Justin swallowed nervously and then bit down on his lip. He hadn't been sure he would ever want to perform again, least of all for people. He still wasn't sure. But maybe he should just do it? He couldn't lose anymore than he had already lost, and it couldn't make him feel worse than the rock bottom he had in the recent weeks. Part of him wished his parents were here, and that Will was here, but then if they were, he probably wouldn't connect to Brendan as well as he could. There was no pressure. Nothing about this felt pressured. All Brendan was doing was giving him a leg up back into something he loved, coaxing him to use it to get in touch with how he was feeling.
So, he did. Or he was going to try anyway. If it made him feel worse, he could just call his dad and get him to take him home so he could bury himself in another cavern of blankets and pillows on his bed for days on end.
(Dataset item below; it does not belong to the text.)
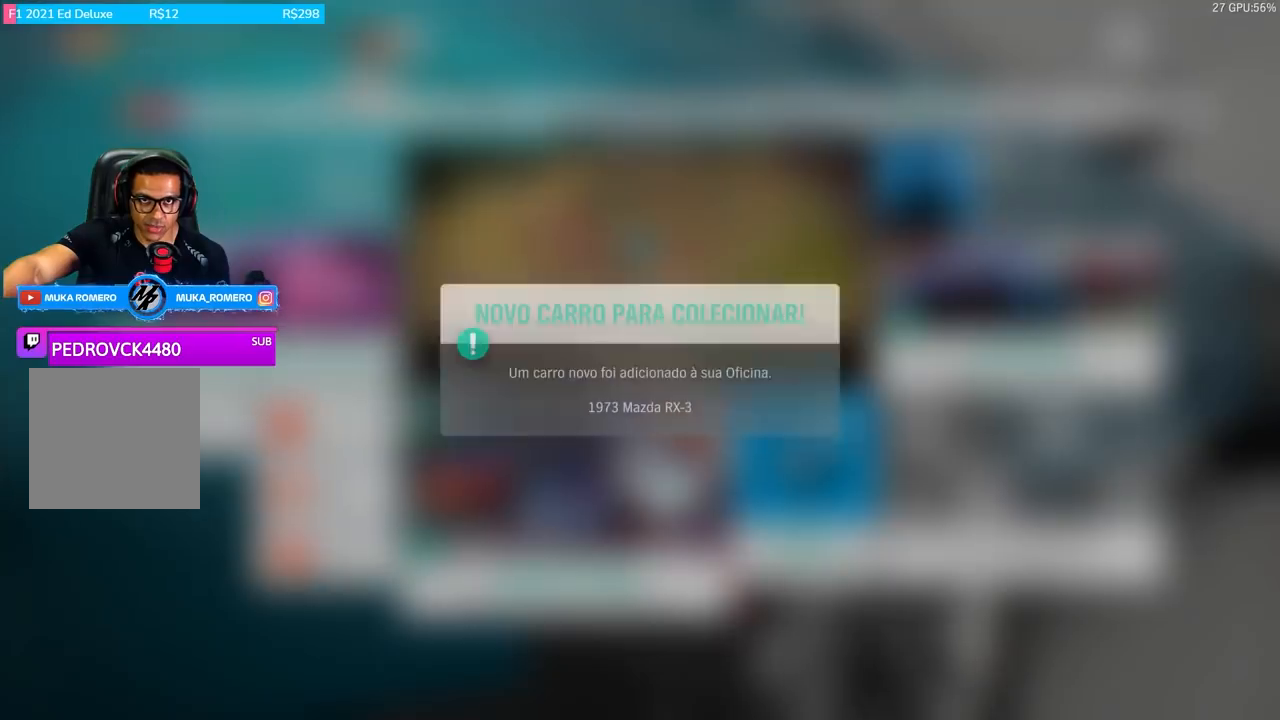
{"buttons": ["A"], "left_stick": "center", "right_stick": "center", "events": [[501, "A", "down"]]}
He went up to the mic and cupped his hands around it, and he just started to sing. Of course he knew this song. This song had been what he was living in his head up and down for many months down. It was what he used to lock himself in his room back home in Chicago and listen to over and over after he had been bullied, harassed, or did things to try to cover up what he was feeling that made him feel awful.
What he hadn't told a soul, not even his dad, was that he nearly took his own life back in Chicago. It was the final straw before he got on the bus to New York. One night, late at night, he climb out his bedroom window, walked countless blocks for a length of time he still didn't know, and he tried to jump in front of an oncoming car. The person swerved and rode the car up onto the curb, and by the time they stopped the car, only running over a couple of trash cans and knocking over a rickety mailbox, Justin had just bolted in shock and spent the night huddled beside a grocery store dumpster freezing cold and bawling his eyes out. If there was a song he knew because he understood the very painful soul of it, it was this one.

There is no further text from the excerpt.